Um paramédico enrolou a bebê numa manta e a colocou sobre o peito de Chelsea. Ela a segurou como se a tivesse esperado a vida inteira.

Minutos depois as colocavam na ambulância e as levavam ao hospital como se fosse uma missão militar. Quando a porta do hospital se abriu, estavam esperando Henry, Rebecca, Carlota, Curtis, Seija e Camilo. Não faltava ninguém, e Carter nem conseguia lembrar em que momento havia avisado.

Todos tinham rostos de susto e alívio.

— O que aconteceu?! — gritou Rebecca. — Meu Deus! Você deu à luz em casa?

— Não deu tempo de chegar — respondeu Carter, ainda ofegante.

A família se aproximou imediatamente e cumprimentou a recém-nascida, maravilhados com o rostinho enrugado e o choro ainda suave.

— Como ela se chama? — perguntou Carlota, com lágrimas nos olhos.

Carter e Chelsea se olharam, sorriram e disseram juntos:

— Se chama Aurora.

***

Dois dias depois.

O primeiro raio de sol entrou pela janela naquela manhã, iluminando com suavidade o berço de madeira clara que Carter havia construído à mão. Aurora dormia profundamente, com os punzinhos fechados e a respiração tranquila dos bebês que ainda não sabem nada do mundo.

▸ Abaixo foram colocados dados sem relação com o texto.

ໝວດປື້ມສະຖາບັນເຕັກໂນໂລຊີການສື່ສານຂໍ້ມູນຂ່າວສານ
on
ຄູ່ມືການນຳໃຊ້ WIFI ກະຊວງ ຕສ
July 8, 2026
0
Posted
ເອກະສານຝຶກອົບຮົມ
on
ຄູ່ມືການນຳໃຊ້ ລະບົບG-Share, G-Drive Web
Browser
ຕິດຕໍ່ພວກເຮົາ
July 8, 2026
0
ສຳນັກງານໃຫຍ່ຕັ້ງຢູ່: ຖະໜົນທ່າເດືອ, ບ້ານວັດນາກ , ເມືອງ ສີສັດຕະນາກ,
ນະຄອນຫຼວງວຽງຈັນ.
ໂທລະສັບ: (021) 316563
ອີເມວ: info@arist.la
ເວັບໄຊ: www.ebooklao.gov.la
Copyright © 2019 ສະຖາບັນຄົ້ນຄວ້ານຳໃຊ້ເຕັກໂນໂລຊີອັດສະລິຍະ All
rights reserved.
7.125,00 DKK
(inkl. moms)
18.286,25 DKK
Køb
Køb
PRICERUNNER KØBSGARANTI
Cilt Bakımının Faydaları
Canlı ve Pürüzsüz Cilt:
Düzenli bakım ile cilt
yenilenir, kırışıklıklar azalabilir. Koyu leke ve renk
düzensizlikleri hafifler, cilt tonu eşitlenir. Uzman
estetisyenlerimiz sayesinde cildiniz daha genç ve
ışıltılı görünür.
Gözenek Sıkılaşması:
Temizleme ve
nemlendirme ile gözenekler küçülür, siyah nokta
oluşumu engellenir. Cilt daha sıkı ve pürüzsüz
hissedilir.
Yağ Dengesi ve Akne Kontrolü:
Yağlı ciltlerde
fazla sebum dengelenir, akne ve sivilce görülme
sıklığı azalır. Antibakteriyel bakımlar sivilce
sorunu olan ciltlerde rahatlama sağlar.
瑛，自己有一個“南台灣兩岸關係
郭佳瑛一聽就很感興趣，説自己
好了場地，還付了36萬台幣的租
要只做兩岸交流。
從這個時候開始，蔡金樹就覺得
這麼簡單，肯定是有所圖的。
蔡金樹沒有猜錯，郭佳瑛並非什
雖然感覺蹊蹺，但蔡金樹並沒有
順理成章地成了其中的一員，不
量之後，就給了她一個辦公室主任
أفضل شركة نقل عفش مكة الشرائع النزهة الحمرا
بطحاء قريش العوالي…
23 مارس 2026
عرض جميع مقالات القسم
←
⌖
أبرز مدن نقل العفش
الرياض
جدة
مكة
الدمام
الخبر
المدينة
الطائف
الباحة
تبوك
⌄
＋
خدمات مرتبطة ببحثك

Chelsea a observava do sofá, enrolada numa manta, com aquela expressão que mistura cansaço, plenitude e um amor tão grande que parecia não caber no peito.

A vida havia mudado. Sim, muito. Mas pela primeira vez em muito tempo, a mudança não vinha com medo. Vinha com luz.

Carter saiu do quarto com o cabelo despenteado, segurando uma xícara de café e caminhando na ponta dos pés para não acordar a menina. Parou ao vê-las: a filha dormindo, Chelsea olhando para ela como se contemplasse um milagre — e sentiu que havia vivido vidas demais antes de chegar àquela cena.

— Ela dormiu de novo? — sussurrou ele.

— Como uma pedrinha — respondeu Chelsea com um sorriso. — Herdou a sua capacidade de ignorar o caos.

— Ainda bem que herdou algo útil — brincou ele, se sentando ao lado.